The queen was on this frame. Just as I was putting it in the super Barry asked, "Have you found the queen?", and honestly, I hadn't even thought about her. My goal was to get those bees in the new box and get out of there. Plus, I had to do all of this very s l o w l y so as not to alarm the bees. Don't get me wrong, on one level I was freaking out, but on another level I was having a great time. I want to get to a point where I'm not so inexperienced so that I can enjoy it more, if that makes sense.

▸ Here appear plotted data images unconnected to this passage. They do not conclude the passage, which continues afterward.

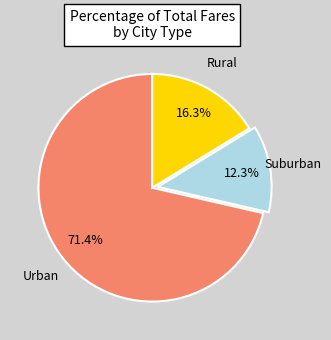

Count the number of slices in the pie.

3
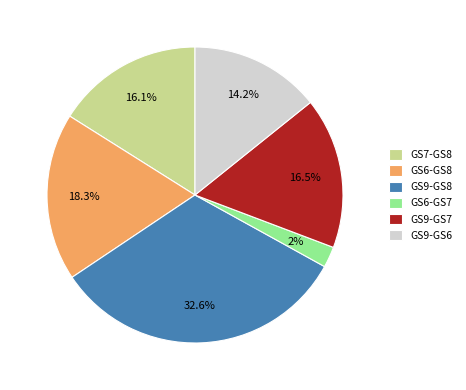

True or false: GS9-GS6 accounts for 2% of the total.

False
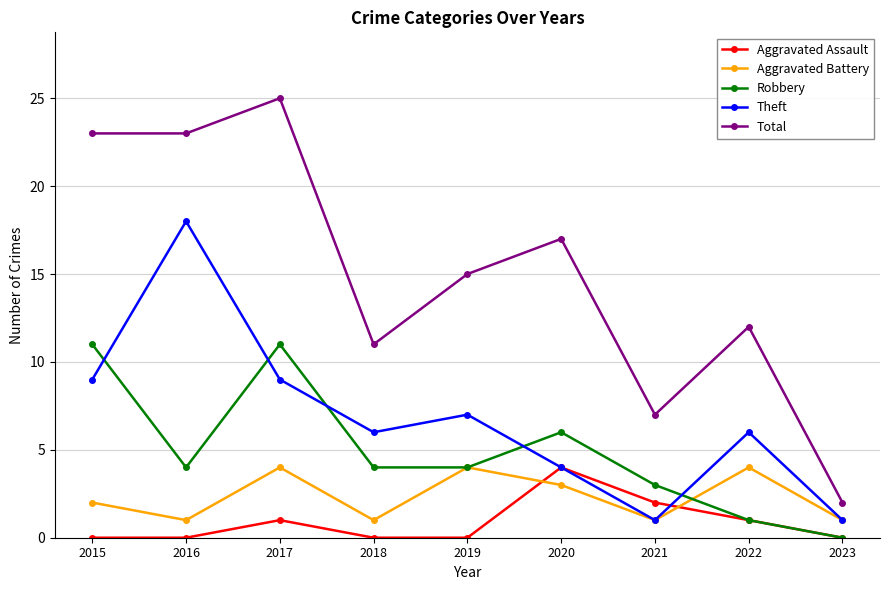

True or false: Theft and Total cross at least once.

False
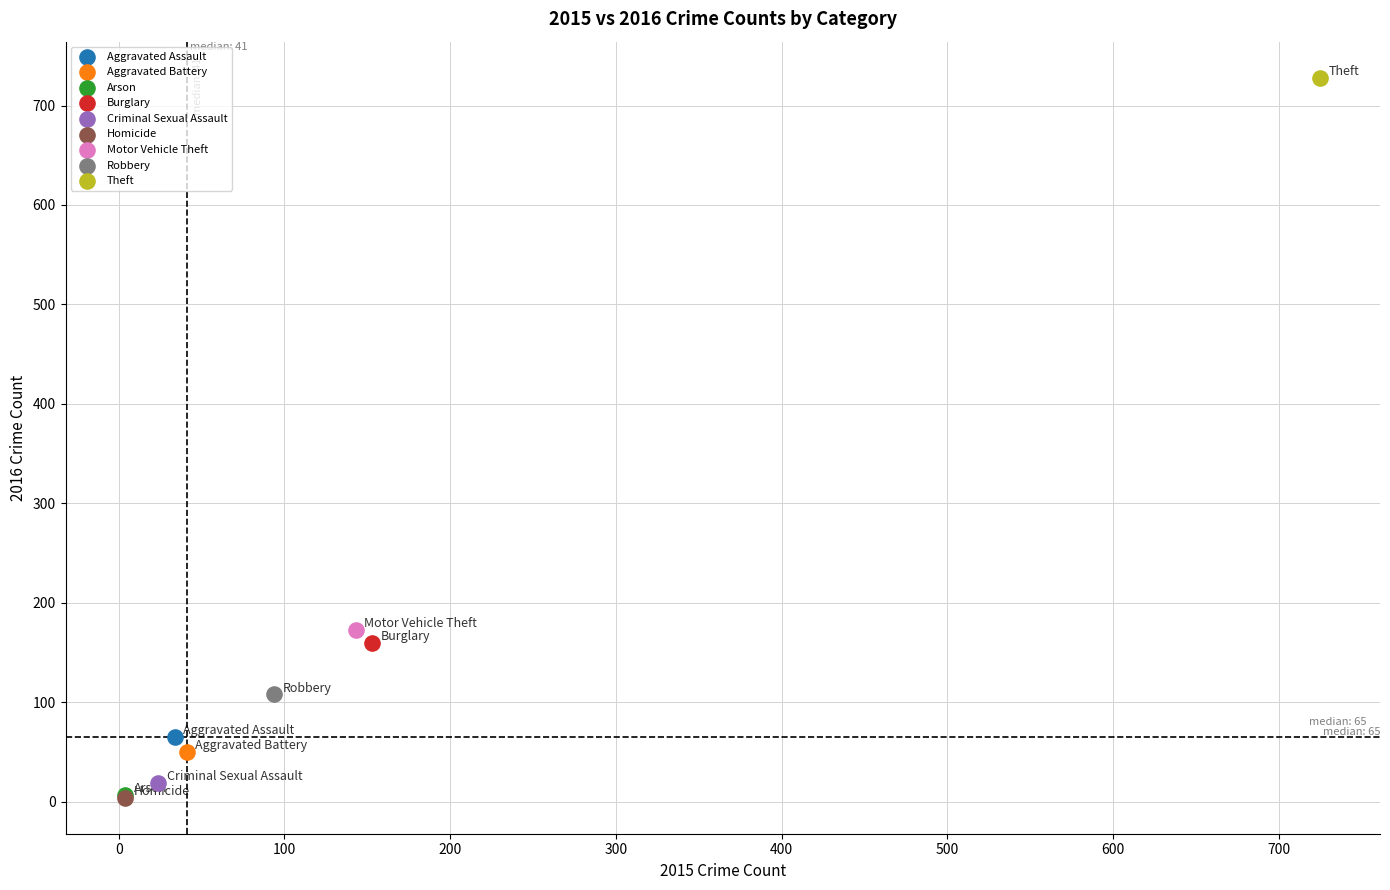

What are all the series names shown in the legend?

Aggravated Assault, Aggravated Battery, Arson, Burglary, Criminal Sexual Assault, Homicide, Motor Vehicle Theft, Robbery, Theft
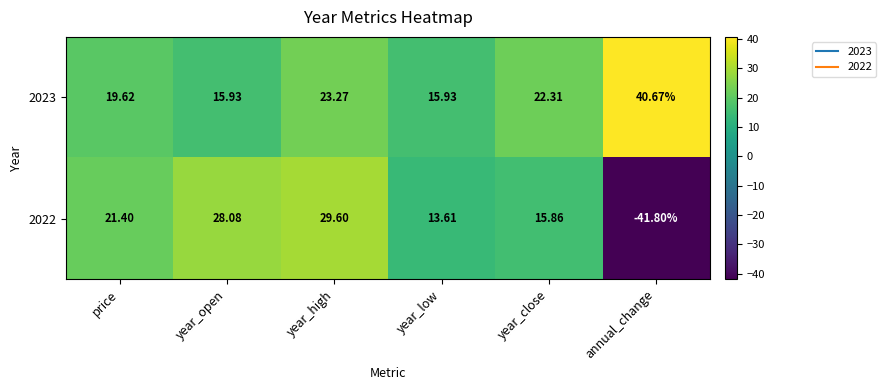

Where is 2023 nearest to the value 28?

year_high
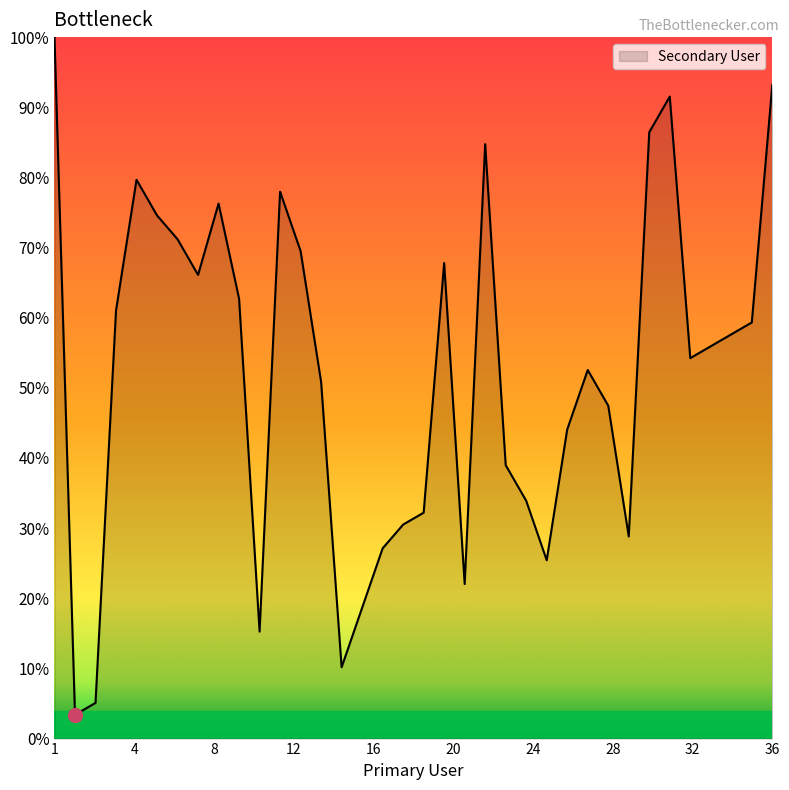

What is the difference between the maximum and minimum values?

96.6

Getting stung day one made me not worry as much about that, but there will always be that "Attack of the Killer Bees" movie scene in my head. Damn media generation stuff. But then I saw her--the queen was moving around the frame! Wow, I actually spotted her! I felt so...so...bee keeper-y.

Within just a few minutes I got all four frames transferred into the "super" and was ready to close up the hive. I am only using one super right now, but as fast as they are building comb it looks like I'll be adding another one in just a couple of weeks. Their four frames were full of comb, so I imagine they will fill up the other four fast.
I am not closing up the super. The white strip you see is a top feeder that has sugar syrup in it to give the bees food until they get to foraging on their own. Some bee keepers use corn syrup, but many of you know my hatred of the stuff in my own food (go rent "King Corn"), so I'm going with regular old white sugar. The interesting point in trying new things is that it opens you up to information and opinions you didn't even know were out there. Last night came across some fascinating information on all natural bee rearing. This bee keeping in Wyoming uses no medications of any kind, doesn't supplement feed, keeps his queen for several years, and uses some weird looking bee hives. I like what he has to say, so I'm going to give it a try. The bees I have were medicated before I got them, but if they do their stuff all summer then by next spring there will actually be a whole new colony of workers, so all natural at that point. If you are interested, check out his website: http://www.bushfarms.com/bees.htm

This is that small piece of comb the bees had started on the roof of the box. It is about two inches long by one inch wide. Pretty amazing that those little insects can create such a beautiful and useful thing. Barry's comment: "Who taught them how to do this? It is just amazing they can do this". Nature amazes me every single day.